The point being, I both want and don’t want a distinct identity and a label to go with that. I want the convenience without the stultification. I want the security without the prescription/proscription. I want to know who I am, and say who I am – but I don’t want to fix who I am. I like this paradox, this dilemma, this tension-that-isn’t.

woman, androgyne?
trandrogyne, womandrogyne?
need/don’t need a line…


[the images are the twin states of “Tension Thing” by Judith Fegerl – ceramic sphere, human hair, cables, high voltage generator]


4 comments on “Label babel fable

  1. James R. Martin says:

    Viva la neologisms, I say. A strong case can be built for the virtue of such linguistic innovations on the basis of the analogousness of words (and concepts) to genes–from which insight the neologism, “meme,” was born. Some memes catch on and spread like wildfire — or dandelion seeds. Others spread neither far nor wide, but serve in other ways, meanwhile.

    If it serves us well to have our culture evolve (a biological analogy) — and it does! — we’re going to need a more nuanced vocabulary in a number of realms. Too large a chasm exists between a true “friend” and a mere “acquaintance,” for example. Who will fill in that lacunae? And how about “play” and “work” — isn’t there something in between these, in the Venn diagram sense? Yet “plork” is just too ugly a word!

    • womandrogyne says:

      It’s true – in French, for example, they’re just now creating a vocabulary for trans issues that we already have in English (up until recently, there was no real word in French for ‘gender’, as opposed to ‘sex’ in the old-fashioned male-or-female biological sense).

      I’ve googled womandrognye and trandrogyne since coming up with them myself, and found I’m the first with the former, and one of the first with the latter.

      I’m also intrigued by the meme of ‘meme’. I usually think of labels as models (well, all words are models), so I’m excited to find myself thinking of them as short stories now.

  2. James R. Martin says:

    Recently, I’ve been thinking about palimpsests as metaphors and as a “poetic image”. It occurred to me that etymological dictionaries are a kind of guide to that which has been “rubbed out” — and overwritten — in word (and concept) usage.

    My favorite example at the moment is the word “wealth,” which derives from older words which meant “well-being”. Then, along the way, came Adam Smith’s text, “The Wealth of Nations,” which scholars acknowledge as the inaugural text in “modern economics”. Smith’s “wealth” meant something closer to how the word is used nowadays — which is about the possession of material stuff.

    The famous archimedes palimpsest became a Christian prayer book.

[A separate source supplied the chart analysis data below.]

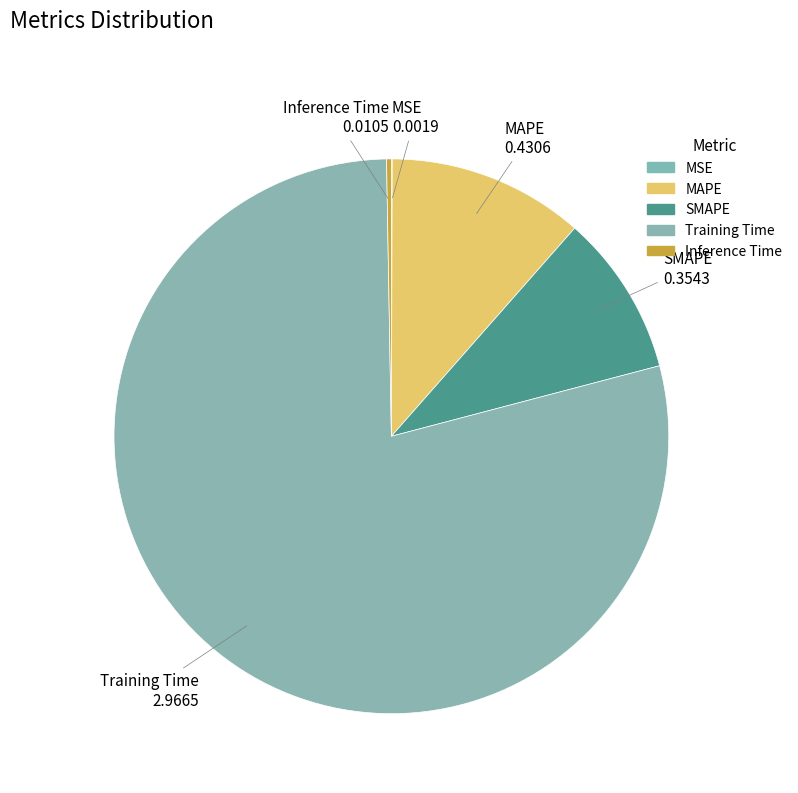

True or false: Inference Time accounts for 15% of the total.

False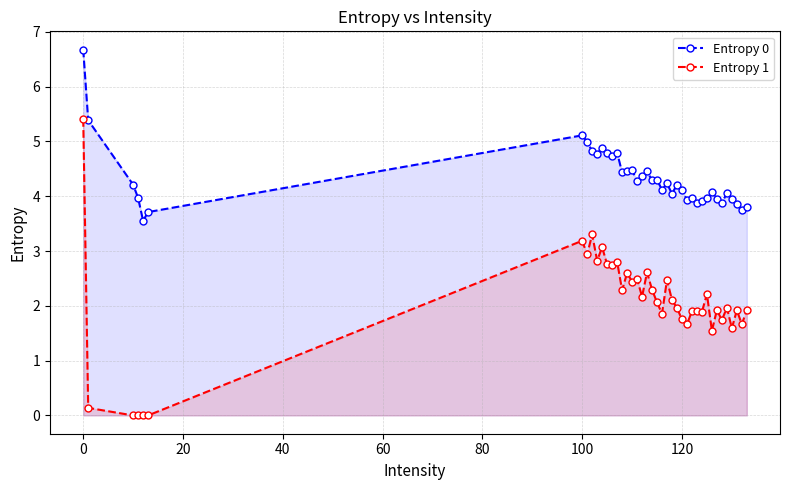

Rank the series by their maximum value, from highest to lowest.

Entropy 0, Entropy 1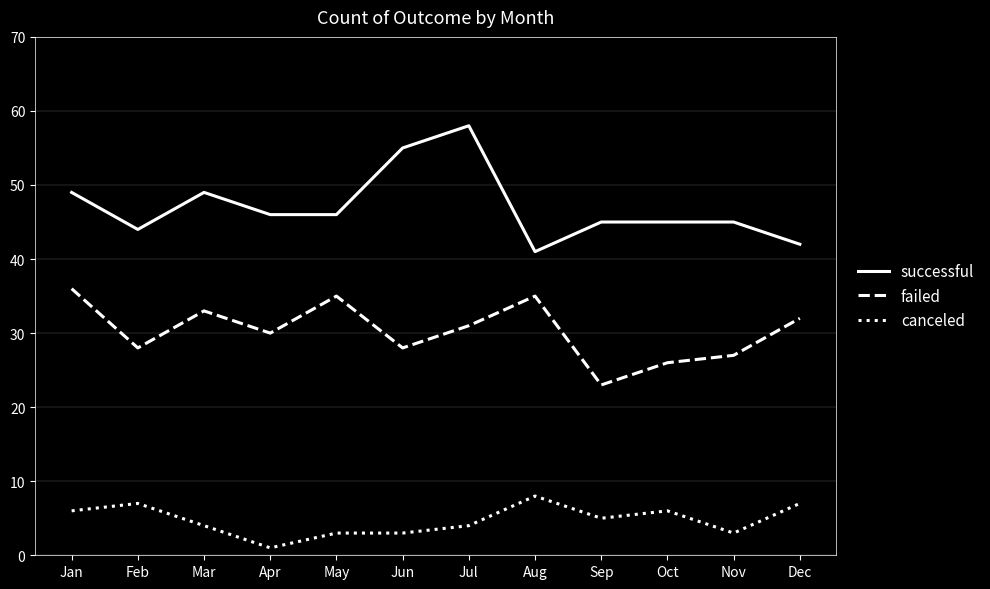

At which category is the sum across all series the highest?

Jul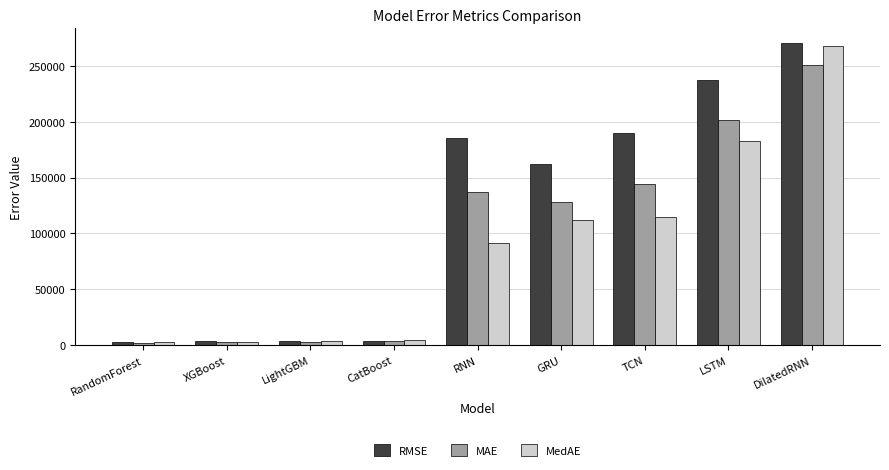

What is the difference between the highest and lowest values at LightGBM?

740.6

Whoever rubbed out the writings of archimedes’ parchment text probably didn’t have a clue about what was written there. The original text’s value went unrecognized and was basically buried, like an archeological artifact. Cultural forms overlay one another in strata.

    What was lost when wealth ceased to be understood as well-being and started to be understood as piles of tradable stuff, when good became goods? To ask — and live with — this question is to begin to uncover the wealth of relatedness,
    the transcendent value of belonging in community. After all, well-being is never quite private in scope and scale. One cannot pile up one’s own private hoard of such wealth. Upon careful analysis and observation, the old sense of “wealth” was shared, relational, inhering in relationship.

    Perhaps we can recover what was lost?

    Yes, the word “meme” is itself a living and evolving meme. And “wealth” is itself
    a buried treasure.

    • womandrogyne says:

      Aye, sometimes language mirrors cultural evolution – and sometimes it mirrors cultural devolution.

      What you say about wealth could also be said about prosperity – language of betterment has tended towards being about material gain.